Our planting company from Exhibit 1 needs $17 million of outside capital (the excess of investing over operating cash flows).  That capital can come from lenders or in the form of new equity from shareholders.  Relying primarily on debt increases the financial risk of the company, all else equal.  It also potentially increases future returns to family shareholders.

If it is harvest time, the family business will have “excess” capital that can be used either to repay debt or distribute to shareholders through dividends or redemptions.  Repaying outstanding indebtedness is the more cautious approach for harvesters, while making distributions to shareholders is the more aggressive path.

Bringing It All Together: What Is the Plot for Your Family Business?

Together, the two questions answered by the cash flow statement (What time is it? How are we managing financial risk?) reveal the basic underlying plot for your family business.  Exhibit 3 outlines the four basic plots.

The black checkmarks in Exhibit 3 indicate the dominant story threads for each plot, while the grey checkmarks identify secondary themes that may or may not be present in a particular story.

  • Plot #1 :: Aggressive Planting.

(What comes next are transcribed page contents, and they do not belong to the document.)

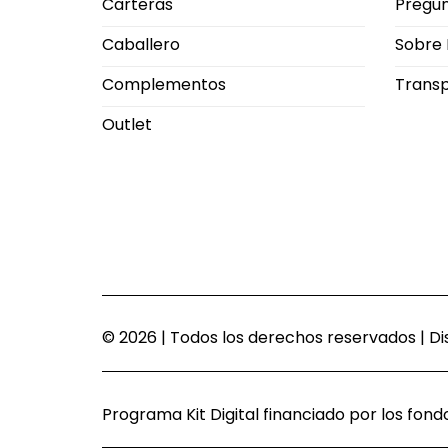
Carteras
Pregun
Caballero
Sobre 
Complementos
Trans
Outlet
© 2026 | Todos los derechos reservados | 
Programa Kit Digital financiado por los fon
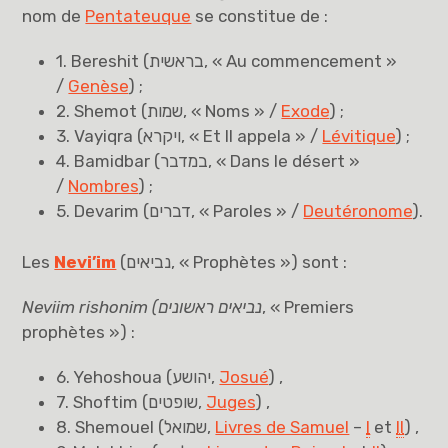
nom de
Pentateuque
se constitue de :
1.
Bereshit
(
בראשית
, « Au commencement »
/
Genèse
) ;
2.
Shemot
(
שמות
, « Noms » /
Exode
) ;
3.
Vayiqra
(
ויקרא
, « Et Il appela » /
Lévitique
) ;
4.
Bamidbar
(
במדבר
, « Dans le désert »
/
Nombres
) ;
5.
Devarim
(
דברים
, « Paroles » /
Deutéronome
).
Les
Nevi’im
(
נביאים
, « Prophètes ») sont :
Neviim rishonim
(
נביאים ראשונים
, « Premiers
prophètes ») :
6. Yehoshoua (
יהושע
,
Josué
) ,
7.
Shoftim
(
שופטים
,
Juges
) ,
8. Shemouel (
שמואל
,
Livres de Samuel
–
I
et
II
) ,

When family businesses finance their capital needs during planting season with debt, they are following the aggressive planting script.  This is the most nail-biting plot of them all, with the uncertainty of future returns from current investment compounded by increasing financial leverage.  If the borrowing is accompanied by shareholder distributions, the risk profile is even more elevated.
  • Plot #2 :: Cautious Planting. Occasionally family businesses in planting mode will opt to finance their capital needs with new equity rather than debt.  Family businesses often eschew seeking outside (non-family) equity capital, so this plot is less common.  However, with the number of investment funds seeking minority stakes in family businesses increasing and the growing use of joint ventures and other “synthetic” equity raises, this plot may become more prevalent.
  • Plot #3 :: Aggressive Harvesting. Harvesters have “excess” capital to dispose of.  Aggressive harvesters prefer to leave existing debt outstanding and distribute to shareholders in the form of dividends or share repurchases.  The most aggressive harvesters actually continue to borrow more money to fund even more substantial shareholder distributions.
  • Plot #4 :: Cautious Harvesting. More risk averse harvesters view the “excess” capital at their disposal as an opportunity to repay outstanding debt.  In other words, rather than provide an immediate return to family shareholders, the companies use the proceeds from harvest to reduce the risk profile of the family business and/or prepare the balance sheet for the next planting cycle.

The narrative details for your family business will be as unique as your family.  Yet, the underlying story for your family business ultimately fits into one of these four basic plots.  What is yours?


Our objective in this series of posts has been to give our readers some examples of how to communicate financial results more effectively.  Financial statements include lots of financial data.  The first step in effective communication is identifying the key themes that really matter to family shareholders.  Exhibit 4 recaps the key themes we have identified from each financial statement.

Focusing on these key themes will help you prune away unnecessary numbers and details, allowing you to communicate in a way that can actually promote positive engagement among your family shareholders.  And that is an investment with a high return.